🤖 AI Summary
This study addresses the limitations in performance and interpretability of self-supervised representation learning for resting-state fMRI by proposing the Rhamba framework. Rhamba uniquely integrates anatomy-guided, region-aware masking strategies—Any, Majority, and Pure—with a hybrid Attention-Mamba architecture and introduces region-aligned patch embeddings. Pretrained on ABIDE and fine-tuned on COBRE and ADHD-200 datasets for psychiatric disorder classification, Rhamba significantly outperforms existing methods, with its Mamba-Attention hybrid variant achieving the highest average AUROC. Integrated Gradients analysis further demonstrates that model performance hinges on the synergistic interplay between the masking strategy and architectural design, thereby enhancing both scalability and the interpretability of neuroimaging representations.
📝 Abstract
Self-supervised pretraining is promising for large-scale neuroimaging, yet the impact of region-aware masking and hybrid sequence modeling remains underexplored.
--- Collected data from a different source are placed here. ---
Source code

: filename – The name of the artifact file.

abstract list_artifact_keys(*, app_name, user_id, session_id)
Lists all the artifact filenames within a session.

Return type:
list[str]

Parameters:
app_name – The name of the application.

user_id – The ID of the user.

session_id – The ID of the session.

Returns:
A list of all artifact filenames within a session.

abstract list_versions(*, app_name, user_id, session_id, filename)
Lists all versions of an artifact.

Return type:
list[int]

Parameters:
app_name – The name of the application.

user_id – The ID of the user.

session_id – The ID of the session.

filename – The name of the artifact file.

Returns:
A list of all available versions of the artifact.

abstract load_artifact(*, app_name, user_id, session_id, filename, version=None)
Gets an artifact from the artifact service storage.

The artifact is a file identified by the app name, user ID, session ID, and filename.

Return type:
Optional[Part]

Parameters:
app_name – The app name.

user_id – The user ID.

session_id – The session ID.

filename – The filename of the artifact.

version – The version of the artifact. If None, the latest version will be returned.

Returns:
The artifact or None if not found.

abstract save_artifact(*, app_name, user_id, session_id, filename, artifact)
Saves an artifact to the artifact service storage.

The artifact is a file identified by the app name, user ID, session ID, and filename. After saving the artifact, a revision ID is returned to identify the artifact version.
In this work, we introduce Rhamba, a region-aware pretraining framework that integrates anatomically guided masking with hybrid Attention-Mamba architectures for resting state functional magnetic resonance imaging (fMRI) analysis. Models were pretrained on the ABIDE dataset using region-aligned patch embeddings and three masking strategies (Any, Majority, and Pure) with increasing spatial specificity. We evaluated four architectural variants: a Mamba only model, an Alternate architecture with interleaved Mamba and Attention blocks, and two hybrid encoder-decoder configurations (Attention-Mamba (AM) and Mamba-Attention (MA)). The pretrained models were fine-tuned on downstream classification tasks using the COBRE and ADHD-200 datasets for schizophrenia and attention-deficit/hyperactivity disorder discrimination. We employed Integrated Gradients, an explainable AI method, to identify the brain regions contributing to model predictions. Masking strategy strongly influenced reconstruction behavior, with reconstruction loss following a consistent ordering (Any > Majority > Pure). However, this trend did not directly translate into downstream performance, where differences were modest and dataset-dependent. The hybrid architecture with the MA configuration achieved the highest average AUROC across both datasets, and Rhamba outperformed state-of-the-art methods in comparative evaluation. Region-wise analysis showed that peak performance depends on the interaction between masking strategy and architecture rather than a single dominant configuration. Overall, Rhamba offers a flexible framework for balancing interpretability, scalability, and performance in large-scale fMRI representation learning.